項西為了多塞點兒,飲料都沒喝,最後也沒吃下去多少,這要不是請的程博衍,他還真挺心疼那一百多塊錢的。
他知道三文魚挺貴的,所以拿著盤子去要了好幾回,但切魚的大姐只給了他兩份就不給了,程博衍去了三回大姐都給他切了,還特熱情地給介紹了半天三文魚。

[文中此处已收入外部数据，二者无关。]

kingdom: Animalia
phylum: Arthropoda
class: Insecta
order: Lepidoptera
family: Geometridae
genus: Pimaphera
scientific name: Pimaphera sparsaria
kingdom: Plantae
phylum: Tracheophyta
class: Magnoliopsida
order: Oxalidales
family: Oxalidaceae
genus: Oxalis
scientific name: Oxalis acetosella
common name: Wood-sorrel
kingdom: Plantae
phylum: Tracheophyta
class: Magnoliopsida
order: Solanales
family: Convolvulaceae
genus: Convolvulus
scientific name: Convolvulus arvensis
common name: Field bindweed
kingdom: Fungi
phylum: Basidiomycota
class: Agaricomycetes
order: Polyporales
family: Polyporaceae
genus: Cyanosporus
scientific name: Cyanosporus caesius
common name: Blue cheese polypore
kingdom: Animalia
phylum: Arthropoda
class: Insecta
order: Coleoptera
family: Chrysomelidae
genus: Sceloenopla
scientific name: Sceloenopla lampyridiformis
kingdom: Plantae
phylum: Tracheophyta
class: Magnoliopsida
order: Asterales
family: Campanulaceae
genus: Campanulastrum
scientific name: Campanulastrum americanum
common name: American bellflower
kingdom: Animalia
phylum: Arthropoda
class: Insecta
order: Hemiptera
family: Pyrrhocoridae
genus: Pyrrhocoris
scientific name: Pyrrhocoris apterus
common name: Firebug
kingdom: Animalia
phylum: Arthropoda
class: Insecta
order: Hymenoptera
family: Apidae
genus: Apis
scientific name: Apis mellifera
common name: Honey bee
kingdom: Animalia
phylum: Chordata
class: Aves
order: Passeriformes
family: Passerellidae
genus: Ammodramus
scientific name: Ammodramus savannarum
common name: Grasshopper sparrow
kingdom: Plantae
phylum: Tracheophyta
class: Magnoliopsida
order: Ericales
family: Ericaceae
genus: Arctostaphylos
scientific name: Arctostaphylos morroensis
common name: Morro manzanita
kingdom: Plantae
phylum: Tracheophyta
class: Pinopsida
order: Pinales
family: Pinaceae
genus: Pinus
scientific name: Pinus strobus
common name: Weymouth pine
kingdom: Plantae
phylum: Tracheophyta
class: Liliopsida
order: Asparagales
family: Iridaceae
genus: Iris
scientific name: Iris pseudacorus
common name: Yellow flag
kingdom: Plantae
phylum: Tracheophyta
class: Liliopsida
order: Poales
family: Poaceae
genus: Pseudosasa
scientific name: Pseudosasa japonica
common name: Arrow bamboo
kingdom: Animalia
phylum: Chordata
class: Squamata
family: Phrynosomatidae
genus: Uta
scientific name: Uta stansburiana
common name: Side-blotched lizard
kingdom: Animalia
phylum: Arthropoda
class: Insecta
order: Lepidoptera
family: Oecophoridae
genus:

「這是為什麼呢?」項西挺不爽地挺在椅子上,三文魚沒得吃之後他吃了不少別的肉,「是不是因為我長得太像蹭吃的了?」
「不是,」程博衍喝了口水,「是我太帥。」
「你臉比那坨魚還大……不過這兒味道真挺好的,我喜歡吃那個肥牛片,」項西笑著說,靠在椅背上摸摸肚子,「你信嗎,我頭一回吃自助。」
「信,」程博衍點點頭,「吃舒服了沒?」
「舒服,」項西說,「你呢?我看你沒吃多少。」
「挺多的了,吃舒服了,」程博衍笑笑,「這是你第一次正式請客,其實吃雜豆粥我也能吃舒服。」
項西嘿嘿樂了兩聲。
從烤肉店出來,回到車上一靠,項西就覺得有點兒困了,估計是吃得太多。
「你看看這個,」程博衍拿出一張紙遞給他,「能看懂嗎?能看懂就拿回去慢慢學著玩那個相機吧。」
「哦,」項西接過紙,打開看了看,「哎,你還挺……會畫畫啊。」
紙上從不同角度畫了好幾個相機,很卡通,邊角都是圓的,不過一眼就能看出是宋一的這個相機,上面每一個按鈕都用線條標出來了,寫著用途,複雜的字旁邊還有小小的圖示。
「能看明白嗎?」程博衍問。
「能,」項西看著看著就笑了起來,「這個圖跟你這人一點兒也不像,太可愛了。」
「嗯,跟你比較像。」程博衍笑笑。
項西愣了愣才反應過來,盯著紙沒說話。
「送你回去吧?」程博衍發動車子。
「哦。」項西應了一聲,想想馬上抬起了頭,「我衣服呢?那個框你不是說幫我弄掉嗎?」
「我拿回去幫你弄啊,明天給你不就行了?」程博衍說。
「那我明天上班穿什麼啊?」項西瞪著他,「我現在就這一套呢,宋一說新的下個月才到呢。」
「那你洗了不也沒得穿嗎?」程博衍有點兒不理解。
「所以一直還沒洗啊。」項西說。
「……哎喲,」程博衍歎了口氣,「連著穿了都半個月了吧,你真行,那你這情況偶爾一天洗了沒穿也沒人說你吧?」
「是沒人說我,」項西皺皺眉,聲音放低了,「那不是跟別人不一樣了嗎?」
程博衍沉默了一會兒,手指在方向盤上輕輕敲了敲:「那你去我家等著吧,弄完給你。」
「啊?」項西突然有些猶豫。
「不想去就明天先穿別的。」程博衍說。
「……去吧。」項西坐在車座上往下滑了滑。
程博衍家大概是他在這座城市裡最熟悉的地方了,感覺比自己天天住著的「賊窩」都還要熟悉。
進了門他很熟練地換了鞋,然後站在門邊搓了搓手。
程博衍進屋給他拿了條褲子,他接過來看了看,還是那天那條,不過聞著一股剛洗完的香味。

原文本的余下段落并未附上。